Amit Khare
It was right after the summer break of 1987 that I enrolled at Sherwood. Treading the asphalt roads of Sikh Village,
excited and confused, a 10 year old kid began attending Sherwood. I very vividly remember the building that housed the
school then but something more important than that, the teachers who welcomed me. Little did I know then that the next
5 years of my life would be shaped in such a way and those teachings, cautionary tales, scoldings and the occasional
punishment for the mischiefs would shape my life to what I am today.
I am Amit Khare, a son, a husband, a father and a brother at home. An aspiring marketer, a better team player, a novice
manager and a number cruncher at work. Sherwood laid the foundation for me to be educated as an Engineer. I hold a
Bachelor's and Master's Mechanical Engineering, reflected by the fancy paper work I carry around. While the foundation
is required for no matter what one does or does not do in life, Sherwood also taught me to be resilient and pursue what I
enjoyed. Talking of resilience, after about 8 years of working, I decided to go back to University again and I pursued a
degree in Business Administration with a focus on Marketing and Strategy. The long essays in English and Hindi that
Narayanan Ma'am and Meera Ma'am made us write, helped blossom my imagination. They helped me look within. They
helped me understand myself, with the little understanding that I did possess of myself then, or I thought I had.

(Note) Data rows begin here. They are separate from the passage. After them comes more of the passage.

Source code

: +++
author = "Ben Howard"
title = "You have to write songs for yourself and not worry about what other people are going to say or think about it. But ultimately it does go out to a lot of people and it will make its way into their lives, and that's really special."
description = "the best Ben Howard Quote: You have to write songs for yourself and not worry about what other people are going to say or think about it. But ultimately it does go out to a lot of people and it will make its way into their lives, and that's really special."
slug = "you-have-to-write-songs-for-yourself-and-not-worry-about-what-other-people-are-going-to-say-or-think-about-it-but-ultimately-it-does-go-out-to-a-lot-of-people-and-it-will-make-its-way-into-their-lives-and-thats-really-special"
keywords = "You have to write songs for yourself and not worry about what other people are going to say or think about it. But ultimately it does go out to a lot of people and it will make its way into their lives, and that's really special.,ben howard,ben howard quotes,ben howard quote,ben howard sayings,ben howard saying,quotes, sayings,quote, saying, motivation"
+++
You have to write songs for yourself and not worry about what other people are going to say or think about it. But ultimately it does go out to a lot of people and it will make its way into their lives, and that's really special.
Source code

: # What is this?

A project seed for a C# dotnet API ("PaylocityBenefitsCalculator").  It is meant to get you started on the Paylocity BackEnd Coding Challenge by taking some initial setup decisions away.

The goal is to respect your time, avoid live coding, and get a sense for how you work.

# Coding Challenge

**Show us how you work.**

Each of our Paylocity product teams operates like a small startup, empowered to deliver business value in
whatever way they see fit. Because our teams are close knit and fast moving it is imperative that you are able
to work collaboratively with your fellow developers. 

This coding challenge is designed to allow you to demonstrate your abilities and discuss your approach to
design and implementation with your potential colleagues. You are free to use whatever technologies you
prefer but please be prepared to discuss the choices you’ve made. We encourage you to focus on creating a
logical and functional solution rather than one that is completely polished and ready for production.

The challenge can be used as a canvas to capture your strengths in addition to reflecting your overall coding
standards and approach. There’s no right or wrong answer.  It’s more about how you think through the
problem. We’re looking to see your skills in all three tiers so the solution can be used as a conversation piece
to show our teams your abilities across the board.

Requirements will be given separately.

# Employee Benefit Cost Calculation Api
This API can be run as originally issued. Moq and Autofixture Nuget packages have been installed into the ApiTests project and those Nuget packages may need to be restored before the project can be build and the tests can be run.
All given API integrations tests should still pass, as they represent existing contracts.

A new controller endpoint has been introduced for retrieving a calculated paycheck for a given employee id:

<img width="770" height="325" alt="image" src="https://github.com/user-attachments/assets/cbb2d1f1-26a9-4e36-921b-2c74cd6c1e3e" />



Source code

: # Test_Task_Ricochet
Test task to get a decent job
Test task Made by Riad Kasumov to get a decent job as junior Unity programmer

I very vividly remember the lessons of Physics and Mathematics from Gurwara Sir and the Geography lessons from
Irvinder Ma'am. Those helped give me a better understanding of the world around me. Sherwood did not give me just a
good education, the teachers at Sherwood developed my personality and shaped my character. The education, love,
care and compassion of everyone at Sherwood defined and guided me, it helped build me to who I am.
In the last 12 years, I have been part of teams that have developed medicines for diabetes, bone cancer, osteoporosis
and blindness. I work as a strategy analyst at a Biotech company, Genentech, in San Francisco. If there are
Sherwoodians thinking of pursuing their education in the United States, I can help guide them.